Dos vários argumentos contra o suicídio assistido por médicos e a eutanásia, o público e os decisores políticos americanos sempre preferiram o argumento do “declive escorregadio” – uma recusa em rotular o suicídio assistido como sempre errado e, em vez disso, uma terrível previsão das terríveis consequências sociais que se seguiriam se a prática fosse permitida. Isto significa (pelo menos em teoria) que uma questão basicamente ética e legal poderia ser decidida, no final, em grande parte por razões empíricas. Isto era pouco preocupante enquanto nenhuma jurisdição dos EUA permitisse o suicídio assistido; não existiam então dados relevantes. A longa e bem documentada experiência com a eutanásia nos Países Baixos podia ser descontada, em parte porque se argumentava que as circunstâncias sociais eram tão diferentes das dos EUA e, em parte, porque os disputantes americanos nunca poderiam chegar a acordo entre si sobre exactamente o que a experiência holandesa provou. Com o Oregon, existem agora dados, e os dois lados no debate apressaram-se a apresentar a sua própria interpretação favorecida dos dados. Quem “ganha” esse argumento será provavelmente o principal determinante para que outros estados norte-americanos se decidam a legalizar o suicídio assistido ou a eutanásia activa voluntária.

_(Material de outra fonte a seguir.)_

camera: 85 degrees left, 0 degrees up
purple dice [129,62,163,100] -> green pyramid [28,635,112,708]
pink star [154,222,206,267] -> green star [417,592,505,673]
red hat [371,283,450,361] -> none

De outra forma importante, o Oregon tem sido o líder na resposta à controvérsia do suicídio assistido. Tanto os defensores como os opositores da legalização podem concordar que a veemência do debate é uma acusação grave sobre a forma como a doença terminal é tratada pelo sistema de saúde dos EUA. Os apelos ao suicídio assistido são alimentados pela percepção pública generalizada de que os doentes moribundos têm tratamentos agressivos indesejados que lhes são impostos por médicos e equipas hospitalares desinteressados e que os doentes que sofrem de dor muitas vezes passam sem o alívio adequado. Assim, tanto os defensores como os opositores no Oregon podem unir forças para garantir que ninguém deve procurar o suicídio assistido no seu estado porque os seus cuidados médicos habituais não lhes ofereceram outra escolha compassiva. De qualquer modo, os programas de cuidados paliativos e de cuidados paliativos receberam muito mais atenção e apoio no Oregon à medida que se tornou claro que o suicídio assistido se tornaria uma opção legal.2 Vários esforços nacionais para realçar uma melhor gestão dos sintomas e o respeito pelas escolhas dos doentes no fim da vida estão lentamente a ganhar ímpeto, alimentado em grande medida pelo debate sobre o suicídio assistido. Dentro de alguns anos, é bastante provável que os Estados Unidos sejam um lugar muito melhor para morrer – mesmo que, como parece provável, os seus cidadãos não estejam mais perto do que estão agora de resolver o debate moral e político sobre o suicídio assistido por médicos.